Other than a complete blood count, no other laboratory test is essential in making the diagnosis of ITP. However, it is prudent to check a baseline coagulation profile to rule out disseminated intravascular coagulation and to obtain screening tests for lupus and infection with HIV and Epstein-Barr virus. Unfortunately, no serological test for detecting antibody coating of platelets is nearly as reliable as the Coombs test for detecting antibody-coated red cells. As mentioned earlier, the presence of large platelets in the peripheral blood smear suggests that the thrombocytopenia is due to a decrease in platelet life span. If doubt persists, a bone marrow examination will provide more definitive evidence as to whether the thrombocytopenia is due to impaired production or increased destruction.
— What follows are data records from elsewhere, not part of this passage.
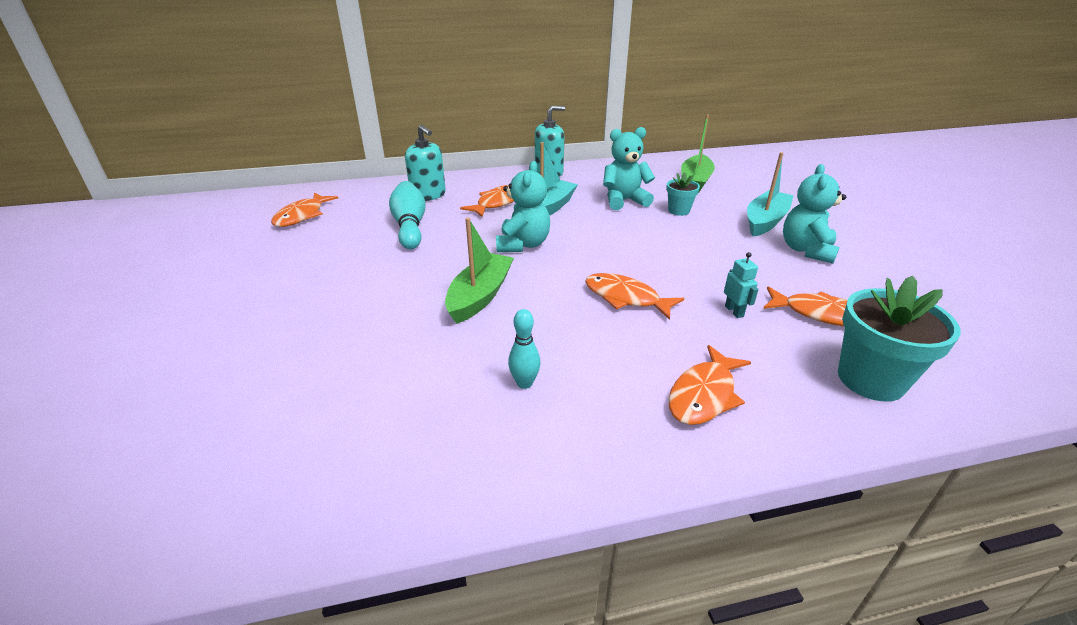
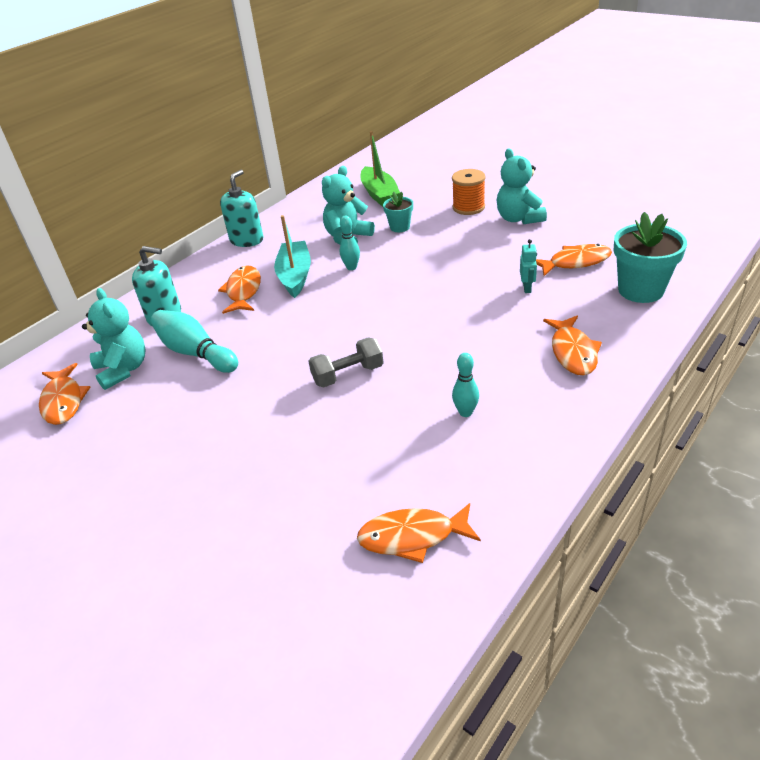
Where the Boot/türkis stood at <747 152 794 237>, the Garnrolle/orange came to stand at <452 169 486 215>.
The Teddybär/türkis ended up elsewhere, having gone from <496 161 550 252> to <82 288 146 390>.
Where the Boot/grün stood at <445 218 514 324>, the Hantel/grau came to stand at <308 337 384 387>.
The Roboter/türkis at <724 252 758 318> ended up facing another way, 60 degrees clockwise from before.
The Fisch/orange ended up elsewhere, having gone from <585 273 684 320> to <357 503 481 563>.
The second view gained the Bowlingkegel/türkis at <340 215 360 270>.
As mentioned earlier, most children with ITP remit spontaneously and therefore do not require treatment. In contrast, adult patients require treatment if the thrombocytopenia poses a significant risk of bleeding (platelet count <50,000/mm3). The treatment strategy for ITP closely parallels that of immune hemolytic anemia (Chapter 11). Administration of high doses of corticosteroids reliably results in a boost in the platelet count within the first week, and with continued treatment, the platelet count often reaches normal levels. Steroid therapy appears to suppress both the clearance of the antibody-coated platelets and the production of anti-platelet autoantibodies. Most patients relapse during or following the withdrawal of steroids. Alternative therapy is required in patients who either fail to respond to steroids or require prolonged treatment in order to maintain platelet counts in a safe range (>50,000/mm3). Currently, the recommended second-line therapy is rituximab, a monoclonal antibody directed against the CD20 surface antigen on B lymphocytes. If this treatment is not effective, splenectomy offers a good chance of prolonged remission. It should be noted that this is true even though splenomegaly is not a feature of ITP. Recent clinical trials have shown that Tpo-mimetic drugs are effective in patients with refractory ITP, but it is too early to know whether this treatment will become part of standard care. Patients with extremely low platelet counts and those being prepared for surgery generally respond promptly, albeit transiently, to the intravenous (IV) administration of high doses of immunoglobulin; the mechanism of this response is not known.
Treatment of ITP
DISSEMINATED INTRAVASCULAR COAGULATION
Disseminated intravascular coagulation is a relatively common cause of thrombocytopenia due to enhanced platelet destruction. This often catastrophic complication is encountered in patients with a wide range of severe illnesses including sepsis, obstetrical emergencies, trauma, and cancer. In contrast to ITP, the coagulation profile is markedly abnormal. Rapid platelet consumption is secondary to inappropriate triggering of the coagulation cascade. This topic is covered in detail in Chapter 16.